Well, what is fact is that work on 'smart' devices is growing more intricate and advanced at a very fast rate and as such artificial intelligence is a field where we're today seeing Limited Artificial Intelligences, of course nothing in the line of true blue sentience, though with how intricate and advanced things can be programmed to certain levels, the future can lead anywhere. Technology is growing more ubiquitous as we can sync our computers to our phones and even devices in our household can be programmed now in more advanced cases to do a lot for us. Sure we don't have in day to day life walking anatomically shaped humanoid helpers, though robotics is another field growing and advancing.

Also, on android helpers, I bring up the case of animatronic plush cats and dogs you can buy right now for a decent price made specifically to keep elderly people who otherwise couldn't have a pet. They're built to be companions, when they're 'off', they curl up and take a position of 'sleeping' and activate from this standby with a stroke down their back (remember it's an animatronic frame under a semi-realistic plushy exterior) or similar action of affection on the surrogate pet. When 'awake' it'll walk about, shuffle and nuzzle like a real cat or dog and is made for realistically reacting attention and affection for the person who owns it. You can buy one of amazon for 75 or whatever your currency may be and hell, as I live alone in a flat and for me having a pet would be troublesome, I've considered buying one myself for that extra comfort on a grey day.

Point being, what will be produce next?
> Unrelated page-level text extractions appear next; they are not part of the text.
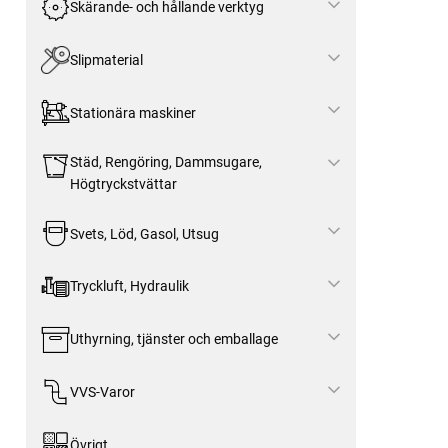
Skärande- och hållande verktyg
Slipmaterial
Stationära maskiner
Städ, Rengöring, Dammsugare,
Högtryckstvättar
Svets, Löd, Gasol, Utsug
Tryckluft, Hydraulik
Uthyrning, tjänster och emballage
VVS-Varor
Övrigt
We're at a point where even sex-dolls, if you have the capitol can have all sorts of extras built in to make their appearance or other factors, like body temperature, textures etc be more realistic.

On the final point of your post there, I mean the easy answer is moral and ethical debate and if we should, even if we can. It's where science shifts over to 'playing god'. I'll keep my opinions on this out for the moment, as again, don't wanna go PROC right here when I'm just spit-balling a goalless train of thought.  ;D
Though for a basic answer, I'd say we don't have an 'obligation', though if we can and can learn something of benefit from doing so, maybe it's worth looking into. Unrestricted free will is such a touchy subject also... Where does the line for basic safety and health for the human workers around what let's say for simplism is another machine in the workplace which should keep to health and safety standards, where does that cross into giving something which should have a measure of freedom, let's say... for it's own self-defence and the right to continue to exist. It's the whole reason in The Second Renaissance and hell, even HAL in 2001, the threat of termination of it's 'Self' that causes issues down the road.